Level Up Your CX Workshops With Gaming Goodness
Back-to-back slide decks. Cameras off. A handful of questions at the end. For many CX leaders, that’s what a “strategy day” still looks like.
Now think about those scenes in Stranger Things where the kids are huddled around a table playing Dungeons & Dragons. They’re all in. They argue (in a good way). They remember tiny details of the story months later. Why? Because they’re emotionally in the story, rather than passively consuming information.
What if we could borrow some simple tools from games, like Dungeons & Dragons sessions and escape rooms, to turn beige CX meetings into memorable, behavior-changing experiences? We spoke to Tim van den Boomen, interaction designer and experience‑room creator on the CX Cast. He shared some experience design tips that might help you turn your CX strategy into action with some game-based learning tips.
The trick is to stop acting like a presenter and start acting like a game master.
Most workshops are designed for content, not experience
When we run a workshop, or a CX engagement session, often the message is sound, but the experience is forgettable. Culture doesn’t shift because nobody felt anything. Three things typically go wrong. You:
- Design for one “average attendee”. In reality, your audience includes achievers, explorers, socializers, and competitive types all motivated by different things.
- Skip the “magic circle”. People arrive straight from email and Teams. You never explicitly invite them into a different set of rules, roles, and behaviors.
- Under-use physicality. Everything happens in the attendees’ heads and on slides. Very little happens with hands, bodies, or props, so nothing sticks.
What CX leaders can steal from game design
You don’t need a Hollywood budget for this. In fact, constraints are a design advantage: they force you to clarify the story, the goal, and the few mechanics that matter. Great GMs and escape-room designers obsess over three things:
- Player types, not job titles. They ask: Who in this group wants to win? Who wants to explore? Who mainly wants to connect with colleagues? Then they design moments for each.

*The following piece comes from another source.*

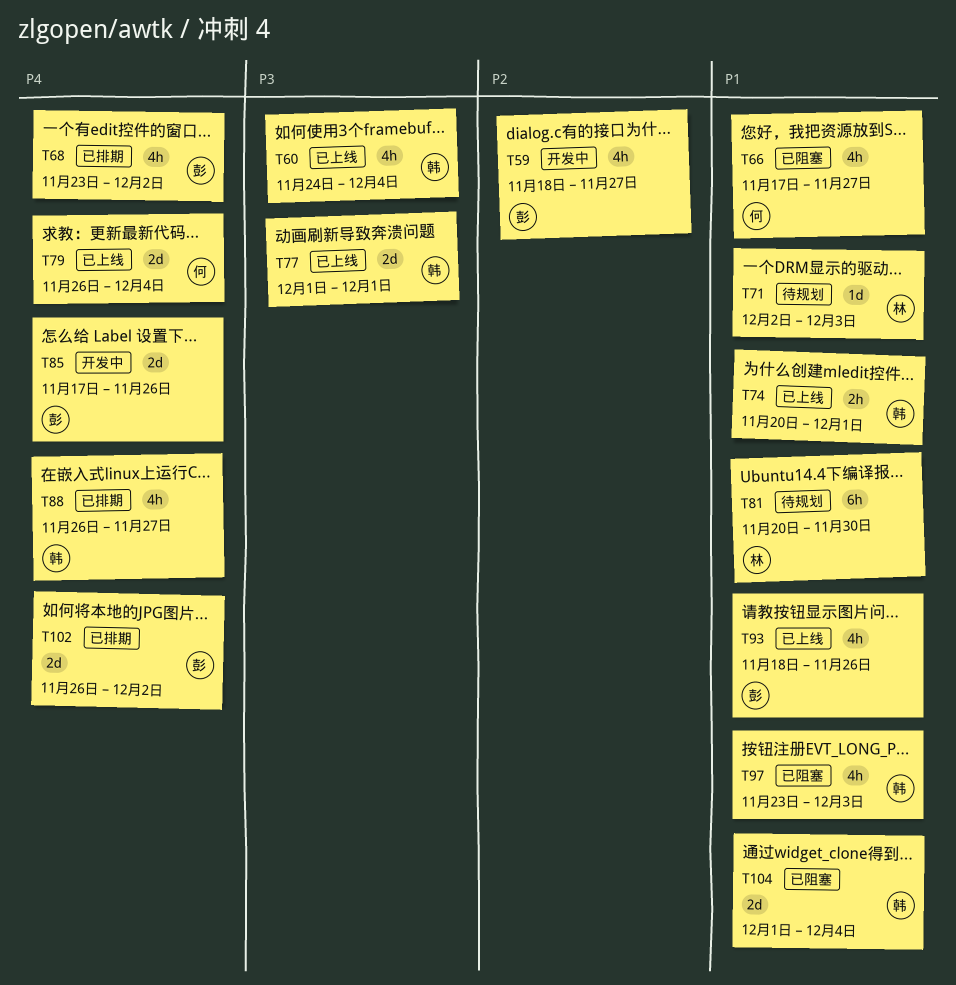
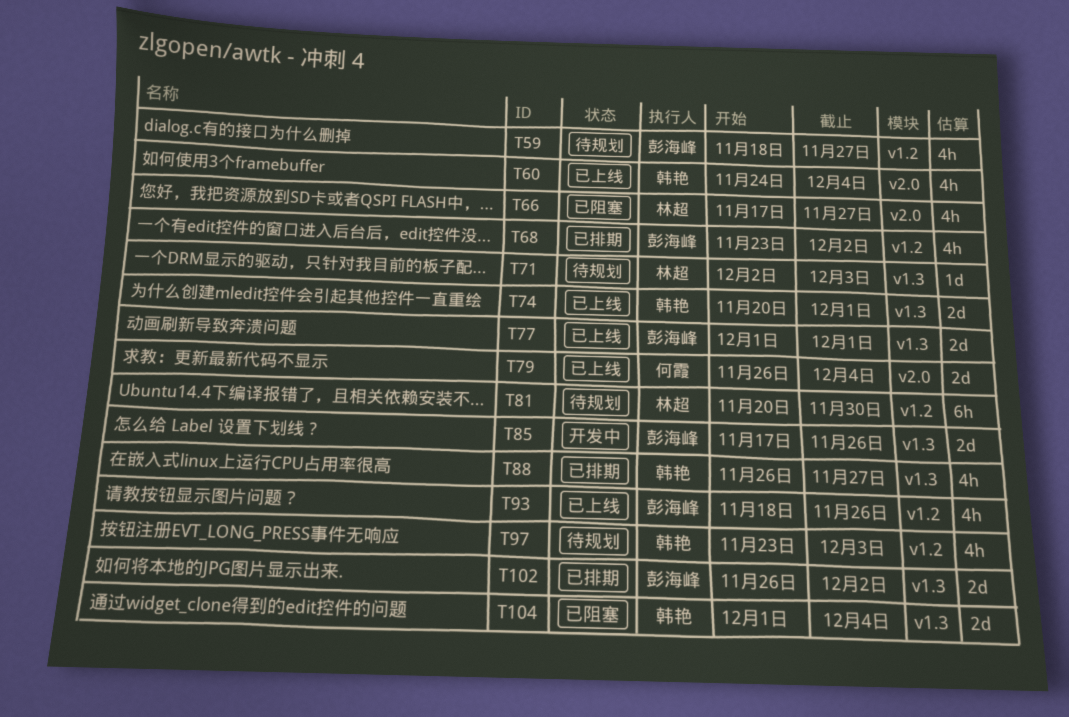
T59, status: 开发中 -> 待规划
T66, owner: 何霞 -> 林超
T74, estimate: 2h -> 2d
T77, owner: 韩艳 -> 彭海峰
T97, status: 已阻塞 -> 待规划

- The magic circle. A hat, a badge, a giant cardboard “customer” key — simple props that signal: “From now on, we’re in a different world with different rules.”
- A difficulty curve. They start with an easy puzzle to build confidence, then layer in time pressure, collaboration, and complexity. By the end, players are doing things they’d never attempt cold.
Gamify your next CX day
When you approach CX days as designed experiences, not just meetings with nicer coffee, you unlock the real power of gamification: not points and badges, but shared stories, emotions, and decisions that people remember and retell. That’s how culture shifts.
Next time you plan a CX workshop, channel your inner Mike form Stranger Things and:
- Define the quest, not the agenda. Write one sentence in player language: “Today, we’re going to rescue our journey from drop-offs at onboarding,” or “We’re going to redesign complaints so customers actually feel heard.”
- Cast clear roles. Give people hats, badges, or table tents as “Personas” (e.g., new customer, frontline agent, regulator). Ask them to argue from that role all day.
- Design three key encounters. Instead of four presentations, build three progressive “encounters”: a simple warm-up puzzle, a tougher cross-functional challenge, and a final time-boxed decision.
- Add light mechanics. Use timers, scoreboards, or limited “resource tokens” (budget, FTE, tech points) to create tension and trade-offs without turning it into a gimmick.
- Playtest and debrief. Run a dry run with a small internal group. After the real session, debrief like a GM: What worked? Where did people stall? Which mechanics actually changed conversations?